# Architectural Foundations

The **Spiking Decision Transformer (SNN-DT)** is a novel integration of biologically-inspired computation with sequence-based offline reinforcement learning. By recasting offline RL as an autoregressive next-token prediction problem, the Decision Transformer (DT) established a powerful paradigm. However, the energy and memory demands of traditional Transformers severely limit edge deployment.

SNN-DT addresses this fundamental limitation by introducing three foundational neuromorphic innovations into the return-conditioned Transformer pipeline.

![SNN-DT Architecture Overview](images/model_architecture.png)

*Figure 1: Overall architecture of the Spiking Decision Transformer. The offline trajectory embeddings (return, state, action) pass into the Phase-Shifted Positional Encoder. Spiking Self-Attention blocks interact dynamically with a Dendritic Routing MLP, culminating in a sparse action projection governed by Three-Factor Plasticity.*

## 1. Phase-Shifted Positional Spiking

In traditional Transformers, temporal order is preserved via floating-point scalar positional embeddings. SNN-DT entirely discards analog coordinate embeddings in favor of **phase-shifted, spike-based encoders**.

For each of the $H$ attention heads, the model learns a distinct frequency $\omega_k$ and a phase offset $\phi_k$. At token position timestep $t$, head $k$ emits a binary spike train derived from a sine-threshold generator:

$$ s_k(t) = 1 \left[ \sin(\omega_k t + \phi_k) > 0 \right] \in \{0,1\} $$

This mechanism endows each attention head with a distinct rhythmic code, providing a set of orthogonal temporal basis functions natively in the event domain.

## 2. Spiking Self-Attention & Dendritic Routing

SNN-DT maps continuous embeddings into sparse spike rates via Leaky Integrate-and-Fire (LIF) dynamics.
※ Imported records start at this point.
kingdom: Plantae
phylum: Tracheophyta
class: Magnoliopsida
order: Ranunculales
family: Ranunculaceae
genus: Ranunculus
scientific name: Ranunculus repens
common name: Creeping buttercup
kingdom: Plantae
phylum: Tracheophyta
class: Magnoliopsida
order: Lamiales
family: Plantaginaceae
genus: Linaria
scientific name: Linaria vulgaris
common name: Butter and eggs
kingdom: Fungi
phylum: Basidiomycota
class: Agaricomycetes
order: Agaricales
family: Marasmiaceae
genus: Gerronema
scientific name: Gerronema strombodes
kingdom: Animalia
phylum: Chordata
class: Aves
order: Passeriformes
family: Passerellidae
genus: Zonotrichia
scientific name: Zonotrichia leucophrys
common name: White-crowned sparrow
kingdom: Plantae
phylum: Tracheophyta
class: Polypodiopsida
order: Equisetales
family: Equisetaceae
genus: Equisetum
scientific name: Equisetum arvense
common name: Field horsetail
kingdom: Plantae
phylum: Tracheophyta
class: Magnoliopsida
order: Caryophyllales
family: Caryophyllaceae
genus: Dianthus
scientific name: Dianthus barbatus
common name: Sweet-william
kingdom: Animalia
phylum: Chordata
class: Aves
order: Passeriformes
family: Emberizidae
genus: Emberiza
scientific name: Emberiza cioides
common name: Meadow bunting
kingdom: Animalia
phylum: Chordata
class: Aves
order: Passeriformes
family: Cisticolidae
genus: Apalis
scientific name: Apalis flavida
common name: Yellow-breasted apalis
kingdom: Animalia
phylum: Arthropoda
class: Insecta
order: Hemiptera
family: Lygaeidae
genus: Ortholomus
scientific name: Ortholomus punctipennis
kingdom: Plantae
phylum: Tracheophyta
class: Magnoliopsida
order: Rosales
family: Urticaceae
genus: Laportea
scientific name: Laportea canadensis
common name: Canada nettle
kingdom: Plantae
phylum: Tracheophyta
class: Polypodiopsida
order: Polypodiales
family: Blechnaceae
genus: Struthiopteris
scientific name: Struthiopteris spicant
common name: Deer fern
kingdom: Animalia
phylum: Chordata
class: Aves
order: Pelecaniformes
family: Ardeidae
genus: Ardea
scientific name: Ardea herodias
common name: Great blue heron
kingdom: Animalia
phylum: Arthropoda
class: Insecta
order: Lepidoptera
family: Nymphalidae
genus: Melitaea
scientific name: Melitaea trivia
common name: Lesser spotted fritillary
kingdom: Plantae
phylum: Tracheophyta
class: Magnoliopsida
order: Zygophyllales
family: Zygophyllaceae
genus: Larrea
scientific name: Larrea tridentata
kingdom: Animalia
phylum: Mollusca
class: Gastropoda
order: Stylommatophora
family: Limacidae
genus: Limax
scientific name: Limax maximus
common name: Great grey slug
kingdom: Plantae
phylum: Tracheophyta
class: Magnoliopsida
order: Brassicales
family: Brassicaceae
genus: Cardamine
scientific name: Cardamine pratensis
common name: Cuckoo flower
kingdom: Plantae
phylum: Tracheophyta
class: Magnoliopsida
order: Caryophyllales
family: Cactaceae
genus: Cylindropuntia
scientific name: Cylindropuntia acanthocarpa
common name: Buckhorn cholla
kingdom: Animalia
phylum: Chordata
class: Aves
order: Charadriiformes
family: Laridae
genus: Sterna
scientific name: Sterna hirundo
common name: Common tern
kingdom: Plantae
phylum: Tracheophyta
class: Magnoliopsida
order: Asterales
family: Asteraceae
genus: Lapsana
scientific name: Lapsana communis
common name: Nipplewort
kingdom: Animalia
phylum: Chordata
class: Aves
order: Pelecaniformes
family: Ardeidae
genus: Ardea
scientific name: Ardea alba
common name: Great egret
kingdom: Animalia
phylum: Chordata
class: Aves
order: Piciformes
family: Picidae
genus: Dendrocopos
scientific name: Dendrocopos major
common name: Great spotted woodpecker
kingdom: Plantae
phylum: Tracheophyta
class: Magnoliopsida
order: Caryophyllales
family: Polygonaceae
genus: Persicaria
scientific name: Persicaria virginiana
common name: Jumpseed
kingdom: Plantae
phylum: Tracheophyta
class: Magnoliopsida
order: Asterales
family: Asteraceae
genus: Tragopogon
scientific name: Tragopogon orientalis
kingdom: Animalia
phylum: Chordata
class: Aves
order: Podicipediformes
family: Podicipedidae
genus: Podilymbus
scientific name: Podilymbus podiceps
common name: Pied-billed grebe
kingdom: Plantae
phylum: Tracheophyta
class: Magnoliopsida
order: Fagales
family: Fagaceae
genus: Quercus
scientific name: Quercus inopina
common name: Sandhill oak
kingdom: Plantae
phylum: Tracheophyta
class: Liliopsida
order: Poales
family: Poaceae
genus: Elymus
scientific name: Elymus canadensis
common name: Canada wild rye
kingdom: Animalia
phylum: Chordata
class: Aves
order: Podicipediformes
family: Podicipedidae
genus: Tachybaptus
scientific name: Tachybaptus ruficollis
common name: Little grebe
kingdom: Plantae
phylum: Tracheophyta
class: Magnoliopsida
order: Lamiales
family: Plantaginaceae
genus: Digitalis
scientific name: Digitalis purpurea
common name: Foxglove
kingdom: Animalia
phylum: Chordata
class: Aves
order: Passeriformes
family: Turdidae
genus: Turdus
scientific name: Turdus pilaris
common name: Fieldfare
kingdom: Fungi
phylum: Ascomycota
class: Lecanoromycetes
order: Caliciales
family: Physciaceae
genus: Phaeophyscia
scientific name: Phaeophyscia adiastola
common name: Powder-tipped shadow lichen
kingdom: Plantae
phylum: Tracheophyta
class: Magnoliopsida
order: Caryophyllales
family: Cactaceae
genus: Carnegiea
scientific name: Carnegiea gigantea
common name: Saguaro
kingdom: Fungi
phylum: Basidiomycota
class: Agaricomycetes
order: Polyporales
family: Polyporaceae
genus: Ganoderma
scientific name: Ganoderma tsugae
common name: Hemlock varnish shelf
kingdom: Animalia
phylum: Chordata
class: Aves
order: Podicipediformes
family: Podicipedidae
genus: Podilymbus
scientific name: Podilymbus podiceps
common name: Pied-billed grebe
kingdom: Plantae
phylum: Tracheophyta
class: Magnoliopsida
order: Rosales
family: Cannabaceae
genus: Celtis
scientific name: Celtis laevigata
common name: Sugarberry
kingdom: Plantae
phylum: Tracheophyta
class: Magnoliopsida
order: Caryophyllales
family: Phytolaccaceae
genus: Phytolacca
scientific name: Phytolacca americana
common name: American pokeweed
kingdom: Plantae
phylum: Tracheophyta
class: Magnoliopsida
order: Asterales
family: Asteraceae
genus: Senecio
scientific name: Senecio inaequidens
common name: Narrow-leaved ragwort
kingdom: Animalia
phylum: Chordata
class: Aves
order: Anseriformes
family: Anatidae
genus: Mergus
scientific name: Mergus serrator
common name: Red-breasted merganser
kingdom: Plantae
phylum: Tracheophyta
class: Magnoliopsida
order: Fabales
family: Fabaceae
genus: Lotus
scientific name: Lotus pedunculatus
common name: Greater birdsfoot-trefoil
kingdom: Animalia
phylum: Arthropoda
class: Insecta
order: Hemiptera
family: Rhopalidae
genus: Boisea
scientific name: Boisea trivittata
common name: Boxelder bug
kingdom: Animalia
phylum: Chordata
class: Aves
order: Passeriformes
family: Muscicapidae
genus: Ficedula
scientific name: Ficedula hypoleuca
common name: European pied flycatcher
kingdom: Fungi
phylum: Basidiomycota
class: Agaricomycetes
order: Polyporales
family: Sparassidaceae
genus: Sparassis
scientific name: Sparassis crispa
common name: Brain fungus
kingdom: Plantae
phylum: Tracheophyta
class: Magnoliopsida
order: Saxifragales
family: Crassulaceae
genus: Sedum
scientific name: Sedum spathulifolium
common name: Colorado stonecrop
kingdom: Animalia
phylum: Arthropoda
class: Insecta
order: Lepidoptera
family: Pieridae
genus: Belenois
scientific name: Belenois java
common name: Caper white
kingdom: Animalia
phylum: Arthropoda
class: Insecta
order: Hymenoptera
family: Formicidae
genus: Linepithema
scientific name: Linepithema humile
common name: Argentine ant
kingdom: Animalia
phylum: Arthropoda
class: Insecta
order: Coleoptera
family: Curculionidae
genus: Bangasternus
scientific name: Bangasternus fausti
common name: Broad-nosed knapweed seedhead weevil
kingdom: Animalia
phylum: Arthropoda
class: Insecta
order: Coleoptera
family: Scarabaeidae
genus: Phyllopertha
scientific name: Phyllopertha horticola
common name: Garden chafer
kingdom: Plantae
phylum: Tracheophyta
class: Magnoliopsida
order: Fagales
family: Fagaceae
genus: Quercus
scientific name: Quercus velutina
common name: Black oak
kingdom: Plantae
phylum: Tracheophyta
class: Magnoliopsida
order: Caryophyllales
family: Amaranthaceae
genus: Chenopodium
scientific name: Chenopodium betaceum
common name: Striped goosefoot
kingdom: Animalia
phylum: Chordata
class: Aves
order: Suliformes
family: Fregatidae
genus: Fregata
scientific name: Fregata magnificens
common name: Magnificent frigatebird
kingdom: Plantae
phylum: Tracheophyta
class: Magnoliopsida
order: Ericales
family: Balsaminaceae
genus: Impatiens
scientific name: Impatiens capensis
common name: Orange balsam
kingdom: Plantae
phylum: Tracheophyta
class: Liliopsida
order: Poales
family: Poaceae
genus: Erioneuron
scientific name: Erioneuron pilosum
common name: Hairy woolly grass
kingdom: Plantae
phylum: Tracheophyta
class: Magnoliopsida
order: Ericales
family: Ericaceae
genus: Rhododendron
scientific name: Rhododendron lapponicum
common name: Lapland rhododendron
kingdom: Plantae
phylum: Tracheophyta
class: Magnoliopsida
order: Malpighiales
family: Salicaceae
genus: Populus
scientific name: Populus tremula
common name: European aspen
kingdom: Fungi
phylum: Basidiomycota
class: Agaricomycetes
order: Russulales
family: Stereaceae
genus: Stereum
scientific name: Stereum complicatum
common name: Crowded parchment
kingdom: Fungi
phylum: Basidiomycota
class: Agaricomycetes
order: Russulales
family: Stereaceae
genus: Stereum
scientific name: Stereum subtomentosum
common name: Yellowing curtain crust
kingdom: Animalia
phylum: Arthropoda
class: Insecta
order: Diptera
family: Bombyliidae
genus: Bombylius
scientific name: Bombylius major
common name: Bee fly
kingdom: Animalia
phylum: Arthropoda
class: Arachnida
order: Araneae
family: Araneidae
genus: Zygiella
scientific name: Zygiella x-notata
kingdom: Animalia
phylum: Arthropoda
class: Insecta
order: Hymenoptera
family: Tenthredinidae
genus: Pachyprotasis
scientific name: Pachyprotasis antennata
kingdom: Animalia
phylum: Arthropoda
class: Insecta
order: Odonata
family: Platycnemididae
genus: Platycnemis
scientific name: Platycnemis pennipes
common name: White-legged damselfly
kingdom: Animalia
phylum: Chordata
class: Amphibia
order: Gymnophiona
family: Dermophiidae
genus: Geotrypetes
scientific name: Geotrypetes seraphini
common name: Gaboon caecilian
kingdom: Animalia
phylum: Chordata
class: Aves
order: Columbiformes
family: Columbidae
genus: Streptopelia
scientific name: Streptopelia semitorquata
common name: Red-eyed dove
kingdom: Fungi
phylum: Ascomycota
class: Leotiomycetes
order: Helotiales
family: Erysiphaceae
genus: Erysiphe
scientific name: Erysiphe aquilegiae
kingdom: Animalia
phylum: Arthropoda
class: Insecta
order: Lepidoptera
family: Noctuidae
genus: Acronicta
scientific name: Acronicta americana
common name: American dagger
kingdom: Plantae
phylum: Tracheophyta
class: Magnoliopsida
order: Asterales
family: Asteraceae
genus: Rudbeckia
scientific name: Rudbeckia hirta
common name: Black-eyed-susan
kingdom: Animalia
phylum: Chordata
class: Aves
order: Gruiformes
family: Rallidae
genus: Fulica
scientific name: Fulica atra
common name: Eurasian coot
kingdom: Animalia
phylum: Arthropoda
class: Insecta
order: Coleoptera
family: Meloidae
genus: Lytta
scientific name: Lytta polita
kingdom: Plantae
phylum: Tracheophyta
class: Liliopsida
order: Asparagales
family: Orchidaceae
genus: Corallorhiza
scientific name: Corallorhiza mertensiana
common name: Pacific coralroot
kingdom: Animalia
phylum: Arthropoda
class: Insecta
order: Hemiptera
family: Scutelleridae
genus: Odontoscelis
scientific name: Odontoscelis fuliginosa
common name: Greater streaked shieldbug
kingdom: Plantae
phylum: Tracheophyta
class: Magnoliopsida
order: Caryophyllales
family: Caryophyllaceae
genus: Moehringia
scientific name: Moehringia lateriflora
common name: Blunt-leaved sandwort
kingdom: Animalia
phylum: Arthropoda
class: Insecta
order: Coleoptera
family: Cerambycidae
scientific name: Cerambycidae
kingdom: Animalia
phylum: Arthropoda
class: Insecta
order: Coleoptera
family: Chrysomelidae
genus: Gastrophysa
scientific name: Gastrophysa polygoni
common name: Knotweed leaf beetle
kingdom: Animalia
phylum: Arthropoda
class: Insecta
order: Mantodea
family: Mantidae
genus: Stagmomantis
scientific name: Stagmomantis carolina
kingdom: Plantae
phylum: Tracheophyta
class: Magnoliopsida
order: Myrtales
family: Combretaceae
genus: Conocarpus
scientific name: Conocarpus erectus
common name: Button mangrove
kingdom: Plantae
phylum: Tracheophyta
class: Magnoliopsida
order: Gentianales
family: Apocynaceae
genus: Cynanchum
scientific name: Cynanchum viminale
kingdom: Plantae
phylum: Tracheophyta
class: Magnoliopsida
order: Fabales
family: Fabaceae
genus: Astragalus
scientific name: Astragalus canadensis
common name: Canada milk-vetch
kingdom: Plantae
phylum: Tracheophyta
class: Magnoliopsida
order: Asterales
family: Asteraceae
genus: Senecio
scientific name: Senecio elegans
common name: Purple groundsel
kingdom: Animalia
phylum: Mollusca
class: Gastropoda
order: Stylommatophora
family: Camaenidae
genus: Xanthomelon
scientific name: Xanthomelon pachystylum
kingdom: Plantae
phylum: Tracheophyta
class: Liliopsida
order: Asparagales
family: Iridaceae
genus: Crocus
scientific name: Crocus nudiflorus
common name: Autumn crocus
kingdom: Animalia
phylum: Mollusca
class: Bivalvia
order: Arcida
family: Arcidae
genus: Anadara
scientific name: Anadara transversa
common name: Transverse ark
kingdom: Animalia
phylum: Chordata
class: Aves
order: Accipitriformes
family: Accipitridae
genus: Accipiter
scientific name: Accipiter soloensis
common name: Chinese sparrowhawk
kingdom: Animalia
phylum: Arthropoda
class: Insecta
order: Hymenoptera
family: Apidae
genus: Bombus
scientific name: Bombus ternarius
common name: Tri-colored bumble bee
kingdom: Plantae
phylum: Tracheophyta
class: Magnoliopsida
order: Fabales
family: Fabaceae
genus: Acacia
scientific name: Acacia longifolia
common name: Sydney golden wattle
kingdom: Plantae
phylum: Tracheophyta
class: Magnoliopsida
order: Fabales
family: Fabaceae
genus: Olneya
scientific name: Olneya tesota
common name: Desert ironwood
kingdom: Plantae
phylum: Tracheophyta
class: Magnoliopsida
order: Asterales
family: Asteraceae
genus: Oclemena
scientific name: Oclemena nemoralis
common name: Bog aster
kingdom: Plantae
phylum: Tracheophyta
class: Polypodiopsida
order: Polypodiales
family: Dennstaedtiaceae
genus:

To adaptively combine parallel attention head outputs without uniform averaging, we leverage a lightweight **Dendritic-Style Routing MLP**.

![Dendritic Routing Coefficients](images/routing_coefficients_heatmap.png)

*Figure 2: Heatmap illustrating dynamic, context-dependent routing gating coefficients $\alpha^{(h)}_i(t)$ per head across a sequence. Darker cells indicate effectively pruned or suppressed head outputs, securing computational sparsity.*

Inspired by biological dendritic arborization, this routing mechanism computes context-dependent gating coefficients $\alpha^{(h)}_i(t) \in (0,1)$ across all head outputs $y^{(h)}_i(t)$ at a given timestep. 

The globally routed representation for token $i$ becomes a sparse, gated sum:

$$ \hat{y}_i(t) = \sum_{h=1}^{H} \alpha^{(h)}_i(t) y^{(h)}_i(t) $$

This token-specific recombination extracts complementary computational properties (e.g., short vs. long-range dependencies) with negligible parameter overhead.

## 3. Local Three-Factor Plasticity

Replacing dense global gradient signals during online fine-tuning, the SNN-DT employs a biologically-grounded three-factor plasticity rule directly inside the action-head. Credit assignment is securely localized into an eligibility trace bounded by a generic temporal decay rule.

For pre-synaptic vector $x_t$ and post-synaptic activity $y_t$, the eligibility trace $E_{ij}(t)$ maintains Hebbian co-activations:

$$ E_{ij}(t) = \lambda E_{ij}(t-1) + x_j(t) y_i(t) $$

Given a scalar modulatory signal derived from the offline return-to-go $\delta_t = f(G_t)$, the localized weight update effectively becomes:

$$ \Delta W_{ij}(t) = \eta_{\text{local}} \cdot \delta_t \cdot E_{ij}(t) $$

This restricts catastrophic forgetting and reduces computational footprint by avoiding full backpropagation through time across earlier Attention/LIF layers blocks.